_What you will do_
Please copy out the entries below exactly, beginning with the line that contains "by immunohistochemistry displays" and ending with the line that contains "cytoplasmic/membranous positivity is", and include nothing outside that span.

_Saved entries_
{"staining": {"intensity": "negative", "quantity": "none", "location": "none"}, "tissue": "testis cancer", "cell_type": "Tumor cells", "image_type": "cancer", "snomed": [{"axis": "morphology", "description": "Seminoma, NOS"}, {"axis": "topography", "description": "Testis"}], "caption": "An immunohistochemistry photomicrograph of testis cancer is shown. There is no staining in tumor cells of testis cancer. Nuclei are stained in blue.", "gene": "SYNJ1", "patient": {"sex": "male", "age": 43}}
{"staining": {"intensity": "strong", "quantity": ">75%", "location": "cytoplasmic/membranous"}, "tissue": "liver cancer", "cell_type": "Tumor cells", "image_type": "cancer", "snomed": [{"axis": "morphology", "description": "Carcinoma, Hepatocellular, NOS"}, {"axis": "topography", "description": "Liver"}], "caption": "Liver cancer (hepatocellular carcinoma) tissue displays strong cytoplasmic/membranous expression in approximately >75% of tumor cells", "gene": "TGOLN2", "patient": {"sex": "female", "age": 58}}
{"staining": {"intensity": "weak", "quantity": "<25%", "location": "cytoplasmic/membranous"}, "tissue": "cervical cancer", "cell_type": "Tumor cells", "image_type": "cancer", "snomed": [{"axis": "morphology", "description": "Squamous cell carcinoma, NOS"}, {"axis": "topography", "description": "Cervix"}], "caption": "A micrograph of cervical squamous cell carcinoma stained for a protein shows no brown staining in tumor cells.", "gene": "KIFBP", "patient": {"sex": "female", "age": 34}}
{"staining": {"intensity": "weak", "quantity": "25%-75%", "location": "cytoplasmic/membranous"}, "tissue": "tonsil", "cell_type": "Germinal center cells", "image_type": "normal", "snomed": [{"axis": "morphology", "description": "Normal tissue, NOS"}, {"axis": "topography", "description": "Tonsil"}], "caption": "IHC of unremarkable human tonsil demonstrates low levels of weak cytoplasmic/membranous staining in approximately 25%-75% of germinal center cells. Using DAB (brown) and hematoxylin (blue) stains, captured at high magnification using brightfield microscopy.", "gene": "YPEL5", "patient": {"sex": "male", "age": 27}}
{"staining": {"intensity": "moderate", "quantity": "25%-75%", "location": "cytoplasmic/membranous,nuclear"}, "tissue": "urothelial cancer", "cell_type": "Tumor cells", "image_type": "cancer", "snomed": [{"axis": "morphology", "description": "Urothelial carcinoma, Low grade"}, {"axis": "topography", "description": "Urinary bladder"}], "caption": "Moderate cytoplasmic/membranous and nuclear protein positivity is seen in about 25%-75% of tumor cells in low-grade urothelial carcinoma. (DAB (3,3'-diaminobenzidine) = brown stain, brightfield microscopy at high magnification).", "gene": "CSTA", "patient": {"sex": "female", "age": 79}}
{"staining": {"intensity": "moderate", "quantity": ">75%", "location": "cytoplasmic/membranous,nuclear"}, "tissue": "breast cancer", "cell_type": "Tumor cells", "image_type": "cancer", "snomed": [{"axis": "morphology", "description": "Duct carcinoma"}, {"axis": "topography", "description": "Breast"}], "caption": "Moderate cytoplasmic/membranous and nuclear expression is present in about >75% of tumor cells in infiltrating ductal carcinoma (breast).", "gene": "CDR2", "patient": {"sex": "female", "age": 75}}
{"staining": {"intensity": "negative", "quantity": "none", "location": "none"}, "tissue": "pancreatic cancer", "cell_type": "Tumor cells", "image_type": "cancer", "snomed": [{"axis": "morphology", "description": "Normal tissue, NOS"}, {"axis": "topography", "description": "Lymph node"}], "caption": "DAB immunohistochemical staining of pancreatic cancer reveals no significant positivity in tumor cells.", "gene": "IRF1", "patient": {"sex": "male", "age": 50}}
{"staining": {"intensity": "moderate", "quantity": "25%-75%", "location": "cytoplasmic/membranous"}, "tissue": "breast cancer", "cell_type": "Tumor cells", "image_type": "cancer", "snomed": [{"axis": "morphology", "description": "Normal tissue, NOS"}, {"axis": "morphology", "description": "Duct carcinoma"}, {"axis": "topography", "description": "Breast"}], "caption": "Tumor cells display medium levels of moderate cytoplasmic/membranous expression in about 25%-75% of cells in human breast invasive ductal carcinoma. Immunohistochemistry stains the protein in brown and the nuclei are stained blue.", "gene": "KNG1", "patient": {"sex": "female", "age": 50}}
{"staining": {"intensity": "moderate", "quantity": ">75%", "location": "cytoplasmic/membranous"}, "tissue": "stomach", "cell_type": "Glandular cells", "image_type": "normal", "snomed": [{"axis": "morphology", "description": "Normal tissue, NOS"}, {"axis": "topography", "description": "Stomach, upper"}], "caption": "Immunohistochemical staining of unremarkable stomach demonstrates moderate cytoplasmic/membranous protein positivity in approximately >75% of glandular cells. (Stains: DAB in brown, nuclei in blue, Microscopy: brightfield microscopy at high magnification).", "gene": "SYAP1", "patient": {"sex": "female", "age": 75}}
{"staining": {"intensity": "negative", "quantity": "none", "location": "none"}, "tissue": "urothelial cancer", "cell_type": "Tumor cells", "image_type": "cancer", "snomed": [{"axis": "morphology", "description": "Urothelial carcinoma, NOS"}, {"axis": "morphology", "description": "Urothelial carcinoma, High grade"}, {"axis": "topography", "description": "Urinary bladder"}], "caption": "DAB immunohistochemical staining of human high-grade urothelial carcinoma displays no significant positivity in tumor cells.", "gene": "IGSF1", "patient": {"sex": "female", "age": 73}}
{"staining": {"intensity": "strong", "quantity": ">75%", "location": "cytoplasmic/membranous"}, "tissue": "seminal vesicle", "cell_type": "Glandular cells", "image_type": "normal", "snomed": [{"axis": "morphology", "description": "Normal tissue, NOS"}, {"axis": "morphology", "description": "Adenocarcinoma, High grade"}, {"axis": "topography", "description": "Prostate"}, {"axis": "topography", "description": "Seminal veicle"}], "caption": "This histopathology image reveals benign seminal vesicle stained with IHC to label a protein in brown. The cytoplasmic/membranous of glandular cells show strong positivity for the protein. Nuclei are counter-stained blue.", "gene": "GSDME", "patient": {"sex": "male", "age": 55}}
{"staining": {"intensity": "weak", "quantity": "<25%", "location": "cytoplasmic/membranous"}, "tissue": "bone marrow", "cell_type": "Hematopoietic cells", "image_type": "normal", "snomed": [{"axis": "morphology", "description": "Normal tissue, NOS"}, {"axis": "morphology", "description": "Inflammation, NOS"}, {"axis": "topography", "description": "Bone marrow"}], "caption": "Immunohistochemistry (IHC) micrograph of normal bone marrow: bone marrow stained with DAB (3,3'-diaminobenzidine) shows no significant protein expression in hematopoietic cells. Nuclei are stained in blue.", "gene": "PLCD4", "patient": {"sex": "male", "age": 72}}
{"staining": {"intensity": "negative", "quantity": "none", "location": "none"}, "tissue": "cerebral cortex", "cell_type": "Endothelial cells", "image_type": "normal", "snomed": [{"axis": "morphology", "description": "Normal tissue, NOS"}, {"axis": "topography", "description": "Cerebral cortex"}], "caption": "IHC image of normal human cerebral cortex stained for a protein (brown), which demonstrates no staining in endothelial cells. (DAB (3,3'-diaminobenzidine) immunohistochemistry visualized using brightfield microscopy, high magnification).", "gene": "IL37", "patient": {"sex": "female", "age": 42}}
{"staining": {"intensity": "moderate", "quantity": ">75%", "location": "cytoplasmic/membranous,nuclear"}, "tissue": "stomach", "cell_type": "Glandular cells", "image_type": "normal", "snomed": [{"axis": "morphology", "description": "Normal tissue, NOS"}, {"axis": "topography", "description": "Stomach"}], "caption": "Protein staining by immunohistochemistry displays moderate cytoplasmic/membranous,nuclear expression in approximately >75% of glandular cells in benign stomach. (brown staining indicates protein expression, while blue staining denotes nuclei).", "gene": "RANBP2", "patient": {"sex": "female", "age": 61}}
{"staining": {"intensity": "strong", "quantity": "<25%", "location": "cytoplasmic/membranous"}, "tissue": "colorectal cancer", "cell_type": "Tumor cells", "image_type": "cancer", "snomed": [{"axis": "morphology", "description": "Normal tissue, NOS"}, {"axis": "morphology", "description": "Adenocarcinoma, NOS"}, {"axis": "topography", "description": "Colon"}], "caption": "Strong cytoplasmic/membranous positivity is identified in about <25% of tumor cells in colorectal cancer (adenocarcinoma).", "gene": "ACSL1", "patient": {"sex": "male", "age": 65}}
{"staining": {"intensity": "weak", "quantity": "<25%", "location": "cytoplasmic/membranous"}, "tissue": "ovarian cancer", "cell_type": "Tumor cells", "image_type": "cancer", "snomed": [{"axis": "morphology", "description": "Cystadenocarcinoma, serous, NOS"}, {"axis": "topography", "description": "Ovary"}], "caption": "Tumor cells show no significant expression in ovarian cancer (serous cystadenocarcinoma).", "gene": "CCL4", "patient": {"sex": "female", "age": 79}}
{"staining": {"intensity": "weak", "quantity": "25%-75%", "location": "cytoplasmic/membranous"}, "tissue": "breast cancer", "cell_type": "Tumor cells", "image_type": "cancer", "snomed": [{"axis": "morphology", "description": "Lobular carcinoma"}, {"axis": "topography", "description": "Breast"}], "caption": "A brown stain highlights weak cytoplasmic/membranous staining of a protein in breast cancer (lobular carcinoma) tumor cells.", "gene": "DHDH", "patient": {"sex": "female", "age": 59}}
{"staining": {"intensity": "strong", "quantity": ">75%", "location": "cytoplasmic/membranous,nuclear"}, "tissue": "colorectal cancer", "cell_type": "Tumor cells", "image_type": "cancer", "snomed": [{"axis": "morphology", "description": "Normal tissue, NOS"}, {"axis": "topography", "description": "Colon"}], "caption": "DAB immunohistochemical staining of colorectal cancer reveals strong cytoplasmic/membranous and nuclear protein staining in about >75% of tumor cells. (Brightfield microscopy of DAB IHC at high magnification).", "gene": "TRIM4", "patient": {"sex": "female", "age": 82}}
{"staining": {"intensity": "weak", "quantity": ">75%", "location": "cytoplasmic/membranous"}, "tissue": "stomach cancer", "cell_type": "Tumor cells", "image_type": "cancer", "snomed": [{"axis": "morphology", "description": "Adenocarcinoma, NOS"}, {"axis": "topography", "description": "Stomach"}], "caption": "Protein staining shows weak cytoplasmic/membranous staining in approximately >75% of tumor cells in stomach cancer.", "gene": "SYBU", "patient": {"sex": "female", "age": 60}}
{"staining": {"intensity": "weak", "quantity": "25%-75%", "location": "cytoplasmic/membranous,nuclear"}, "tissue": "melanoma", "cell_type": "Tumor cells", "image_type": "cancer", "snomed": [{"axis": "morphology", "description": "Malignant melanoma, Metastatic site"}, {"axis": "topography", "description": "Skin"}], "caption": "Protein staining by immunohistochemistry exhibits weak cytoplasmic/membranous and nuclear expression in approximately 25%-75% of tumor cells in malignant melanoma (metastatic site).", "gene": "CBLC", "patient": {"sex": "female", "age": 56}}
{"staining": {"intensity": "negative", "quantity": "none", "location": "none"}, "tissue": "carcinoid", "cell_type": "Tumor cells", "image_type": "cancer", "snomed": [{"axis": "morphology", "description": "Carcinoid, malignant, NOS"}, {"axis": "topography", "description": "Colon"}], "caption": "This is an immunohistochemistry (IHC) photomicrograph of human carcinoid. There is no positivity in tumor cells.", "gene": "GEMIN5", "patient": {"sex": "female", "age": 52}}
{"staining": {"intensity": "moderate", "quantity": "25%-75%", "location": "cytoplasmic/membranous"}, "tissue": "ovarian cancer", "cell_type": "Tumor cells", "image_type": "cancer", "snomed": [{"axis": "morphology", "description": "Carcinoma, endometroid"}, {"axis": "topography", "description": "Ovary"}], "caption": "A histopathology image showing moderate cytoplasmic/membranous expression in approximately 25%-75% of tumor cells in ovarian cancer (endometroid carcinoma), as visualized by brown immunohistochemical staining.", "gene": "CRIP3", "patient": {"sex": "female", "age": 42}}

_Solution below_
{"staining": {"intensity": "moderate", "quantity": ">75%", "location": "cytoplasmic/membranous,nuclear"}, "tissue": "stomach", "cell_type": "Glandular cells", "image_type": "normal", "snomed": [{"axis": "morphology", "description": "Normal tissue, NOS"}, {"axis": "topography", "description": "Stomach"}], "caption": "Protein staining by immunohistochemistry displays moderate cytoplasmic/membranous,nuclear expression in approximately >75% of glandular cells in benign stomach. (brown staining indicates protein expression, while blue staining denotes nuclei).", "gene": "RANBP2", "patient": {"sex": "female", "age": 61}}
{"staining": {"intensity": "strong", "quantity": "<25%", "location": "cytoplasmic/membranous"}, "tissue": "colorectal cancer", "cell_type": "Tumor cells", "image_type": "cancer", "snomed": [{"axis": "morphology", "description": "Normal tissue, NOS"}, {"axis": "morphology", "description": "Adenocarcinoma, NOS"}, {"axis": "topography", "description": "Colon"}], "caption": "Strong cytoplasmic/membranous positivity is identified in about <25% of tumor cells in colorectal cancer (adenocarcinoma).", "gene": "ACSL1", "patient": {"sex": "male", "age": 65}}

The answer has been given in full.